Using just with whisper.cpp, should be as simple as compiling with the appropriate flags:

cd build
cmake -DWHISPER_COREML=1 ..

Check by running:

./main -m models/ggml-base.en.bin -f samples/gb0.wav

...

whisper_init_state: loading Core ML model from 'models/ggml-base.en-encoder.mlmodelc'
whisper_init_state: first run on a device may take a while ...
whisper_init_state: Core ML model loaded

system_info: n_threads = 4 / 10 | AVX = 0 | AVX2 = 0 | AVX512 = 0 | FMA = 0 | NEON = 1 | ARM_FMA = 1 | F16C = 0 | FP16_VA = 1 | WASM_SIMD = 0 | BLAS = 1 | SSE3 = 0 | VSX = 0 | COREML = 1 | 

...

note: COREML = 1.

For whispercpp.py, we can add the flag for CoreML here inside setup.py:

if sys.platform == 'darwin':
    os.environ['CFLAGS']   = '-DWHISPER_COREML=1 -DGGML_USE_ACCELERATE -O3 -std=gnu11'
    os.environ['CXXFLAGS'] = '-DWHISPER_COREML=1 -DGGML_USE_ACCELERATE -O3 -std=c++11'
    os.environ['LDFLAGS']  = '-framework Accelerate'

First update the submodule inside whispercpp.py for whisper.cpp. Check that it still runs, it might need some changes if the API has changed. Given it still works, add the flag inside setup.py.

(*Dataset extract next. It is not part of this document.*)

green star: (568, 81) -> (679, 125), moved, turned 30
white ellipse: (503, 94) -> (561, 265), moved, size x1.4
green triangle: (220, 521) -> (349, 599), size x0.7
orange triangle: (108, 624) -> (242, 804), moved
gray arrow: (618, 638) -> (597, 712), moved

I can't test this at the moment, but feel free to make the pull request, and we can get this feature added. @stlukey

@stlukey

I have verified that my computer is an M2. I found that CoreML does not seem to be enabled through this command.

I also added this compile flag, which also does not seem to work:

if sys.platform == 'darwin':
    print("run here.....")
    os.environ['CFLAGS'] = '-DWHISPER_COREML=1 -DGGML_USE_ACCELERATE -O3 -std=gnu11'
    os.environ['CXXFLAGS'] = '-DWHISPER_COREML=1 -DGGML_USE_ACCELERATE -O3 -std=c++11'
    os.environ['LDFLAGS'] = '-framework Accelerate'

That is, I added -DWHISPER_COREML=1 and used the latest whisper.cpp code. When I run the generated whisper.xxxx.so file to transcribe the same audio, it takes 12 minutes. But if I compile whisper.cpp with the same commit using cmake -DWHISPER_COREML=1 and run ./main on the same audio, it only takes 7 minutes. Also, I can see the loading process has:

whisper_init_state: loading Core ML model from 'models/ggml-large-encoder.mlmodelc'
whisper_init_state: first run on a device may take a while ...
whisper_init_state: Core ML model loaded
system_info: n_threads = 4 / 12 | AVX = 0 | AVX2 = 0 | AVX512 = 0 | FMA = 0 | NEON = 1 | ARM_FMA = 1 | F16C = 0 | FP16_VA = 1 | WASM_SIMD = 0 | BLAS = 1 | SSE3 = 0 | VSX = 0 | COREML = 1 | OPENVINO = 0 |

It loading the Core ML model. andIt only takes 8 minutes. I expected the .so call can also do this. How can I modify it?